Transportation analyst suggests "highway utility" model for SC road funding

KDOT has approved bids for improvements on roads and brigdes.  

The ongoing debate about how to best fund South Carolina's roads and other infrastructure needs is sure to dominate the upcoming legislative session.

At the heart of that debate will be a push to increase the state's gasoline sales tax.

However, one transportation analyst told Palmetto Business Daily that policymakers should be looking toward newer, unique solutions to fund our roads.

"The per-gallon tax on gasoline and diesel fuel was a reliable funding source for 20th century highways, but is becoming obsolete in the 21st century," said Bob Poole, director of Transportation Policy at the Reason Foundation. "The biggest reason is changes in vehicle propulsion, greatly increased fuel economy for conventionally fueled cars and trucks, a growing fraction of the fleet powered in part or completely by electricity and possible hydrogen fuel-cell propulsion. Vehicles impose the same wear and tear on highways regardless of propulsion source, so nearly all state DOTs and transportation researchers support a shift, over time, from per-gallon taxes to per-mile charges (mileage-based user fees)."
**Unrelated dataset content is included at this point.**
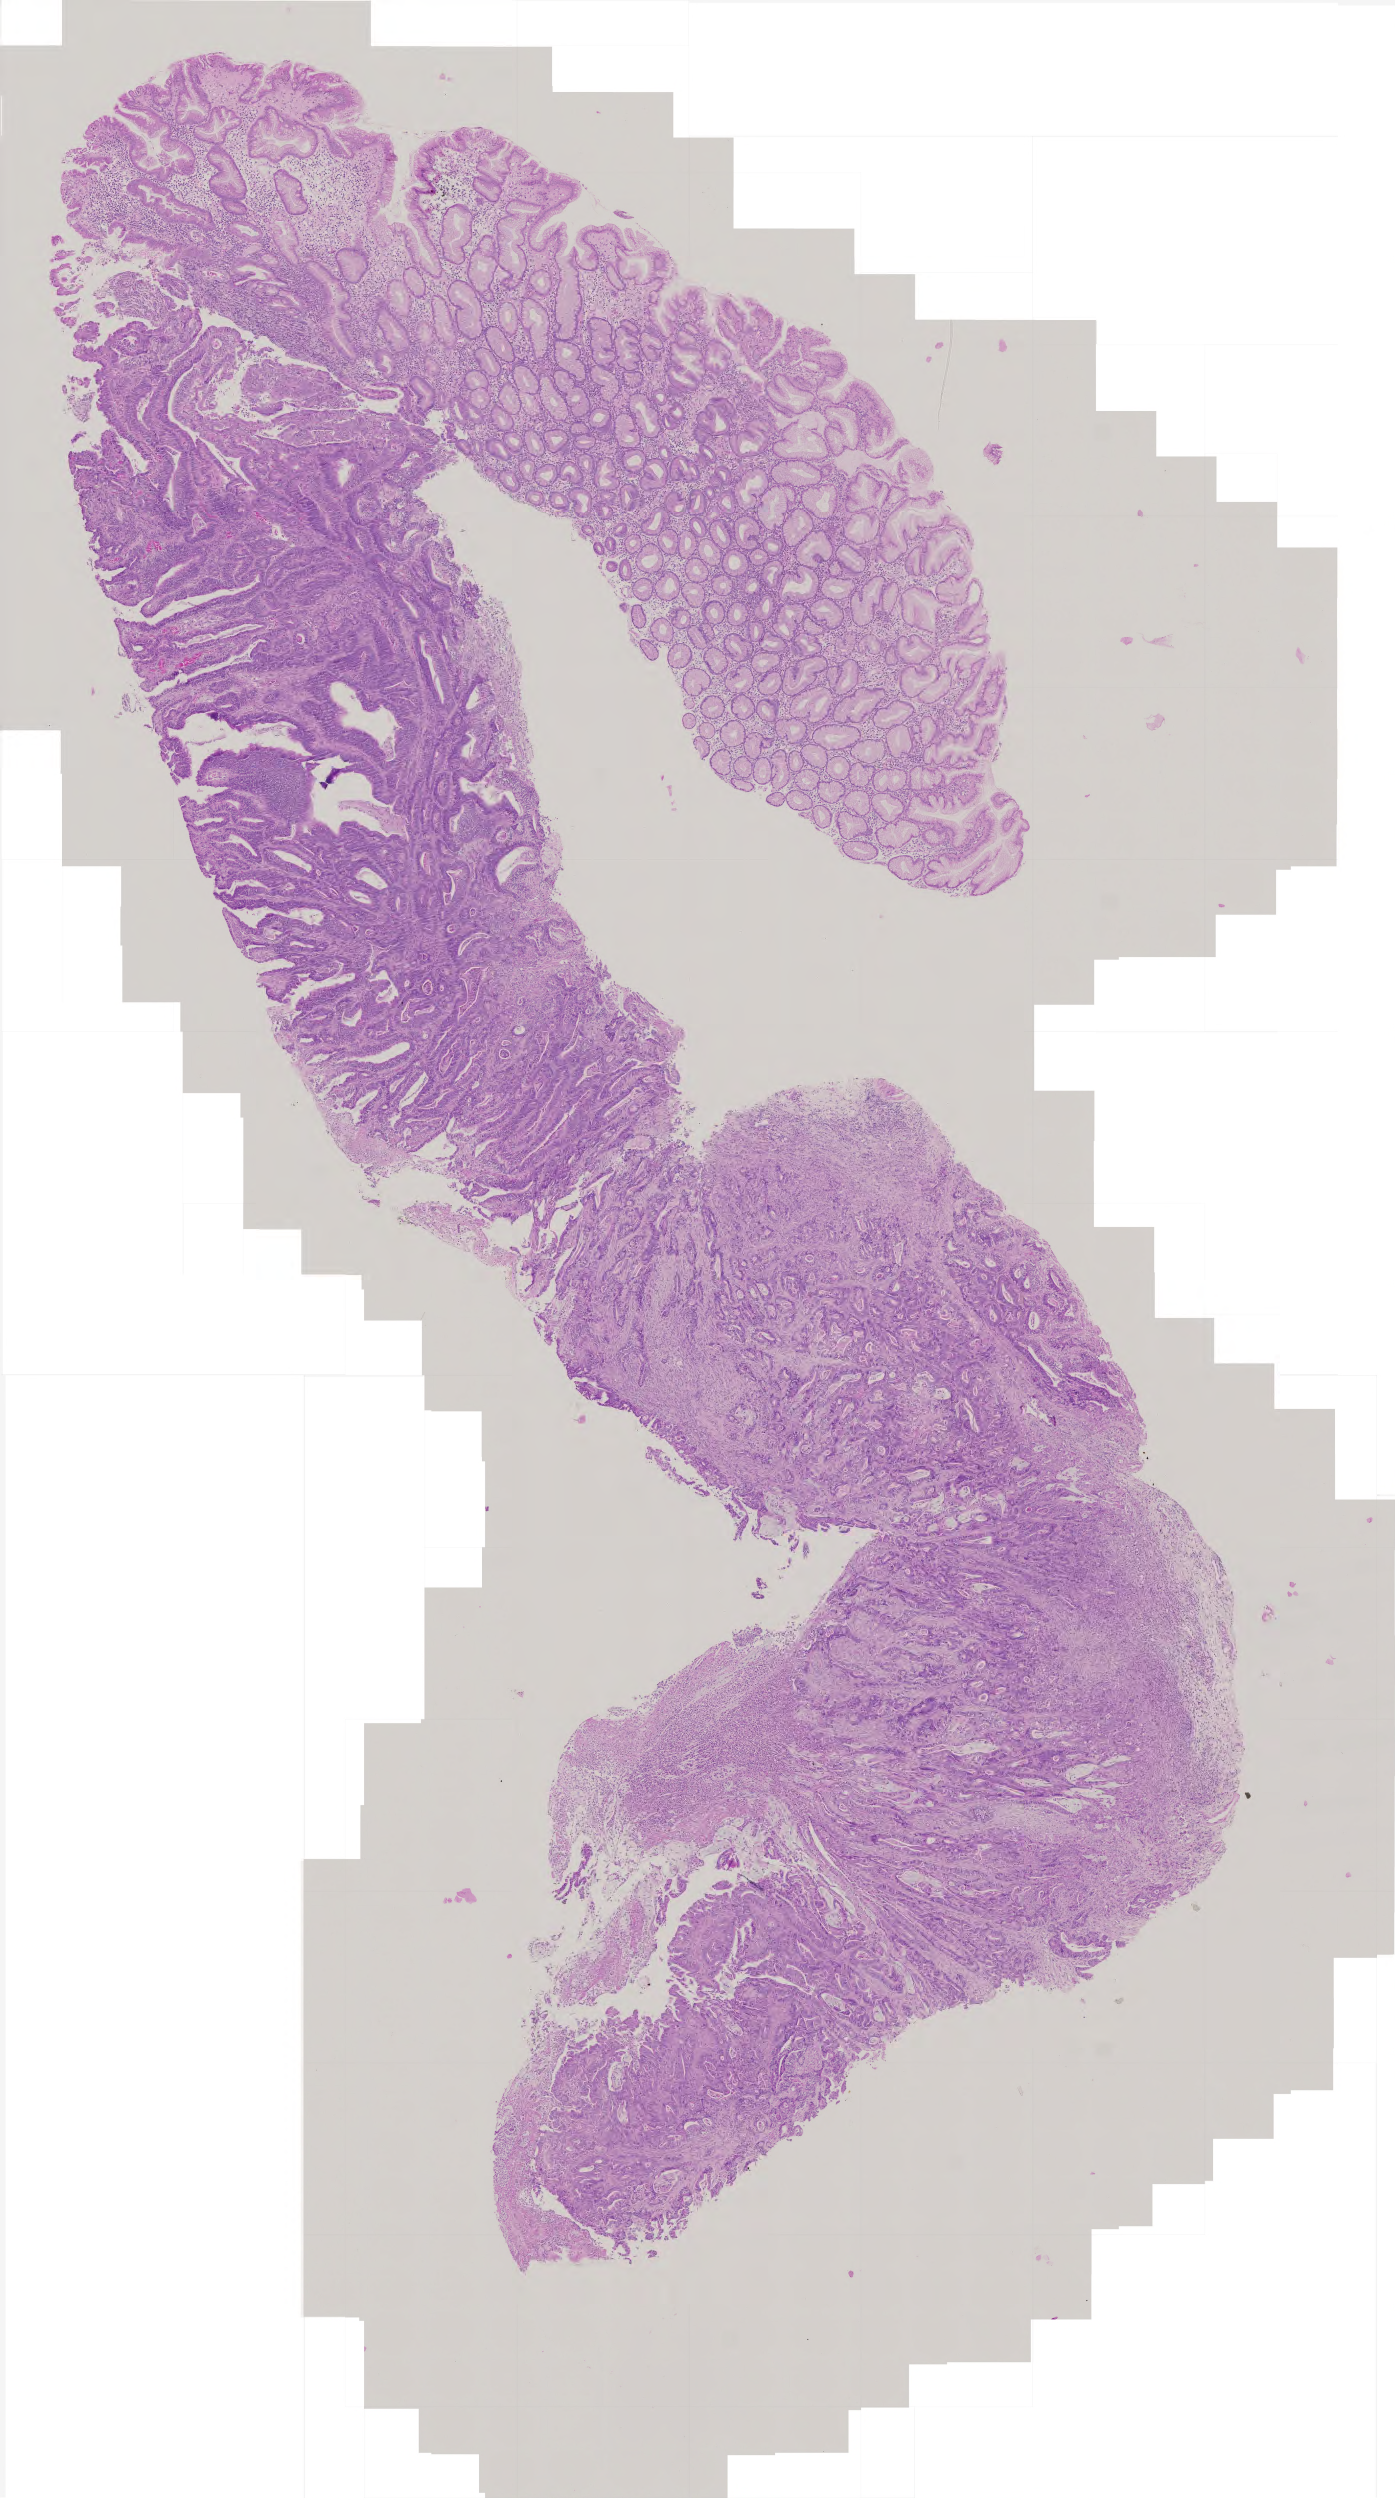
Digitized H&E-stained tissue section (whole slide), shown as a low-resolution overview of the whole scanned area (about 2.8 x 5.0 mm); formalin-fixed paraffin-embedded (FFPE) diagnostic section; stomach, primary tumour sample. Patient sex: female.
Pathologic diagnosis: Adenocarcinoma, intestinal type (gastric antrum).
Poole, who also is a fellow at Searle Freedom Trust, advocates for a different way of thinking about highways.

"Everybody pays for highways today, mostly via fuel taxes, but also via registration fees," he said. "Likewise, everyone pays for electricity, natural gas, phone service, cable or satellite TV, etc., based on what they use."

A highway utility would be analogous, with fees based on miles driven instead of gallons of fuel consumed, Poole said.

"In the model presented in my forthcoming book, the per-mile charges would be paid directly to the highway provider, not to a government treasury," Poole said. "Part of the idea is to de-politicize the provision of highways, though government would have a regulatory role to play, as it does for other utilities."

Poole recently was featured in an online interview with Nicholas Gillespie, editor of and and former editor in chief of Reason magazine, about what can be expected in the nation's infrastructure under President-elect Donald Trump. While Trump’s comments during the campaign varied widely on most topics, he did propose spending almost half a trillion dollars on transportation, but has been vague about the details.

"What we know so far is that he talked a lot about crumbling infrastructure and the need to make America's infrastructure great again," Poole said in that interview. "This suggests a big new emphasis on some kind of federal transportation program."

Poole told Palmetto Business Daily that, while South Carolina has the nation's most cost-effective highway system, it falls short in a number of key areas, according to the Reason Foundation’s 2016 Annual Highway Report.

"SC has the most cost-effective highway system of the 50 states, getting more value per highway tax dollar than any other state," Poole said. "But it ranks poorly on deficient bridges, with 21 percent either structurally deficient or functionally obsolete. It has fairly serious congestion in urban areas, with the average motorist spending 32 hours per year stuck in traffic, but that is less than in the average state, which is 51 hours/year. It ranks 47th out of 50 states in high fatality rates, 1.57 per 100 million vehicle miles of travel - three times the rate of No. 1 Massachusetts."

Given these areas of concern, will policymakers continue to focus on an increase in the gas tax -- or could they embrace Poole's innovative idea of a "highway utility"?

Time will tell, but it's clear that South Carolina's transportation infrastructure is in serious need of an upgrade.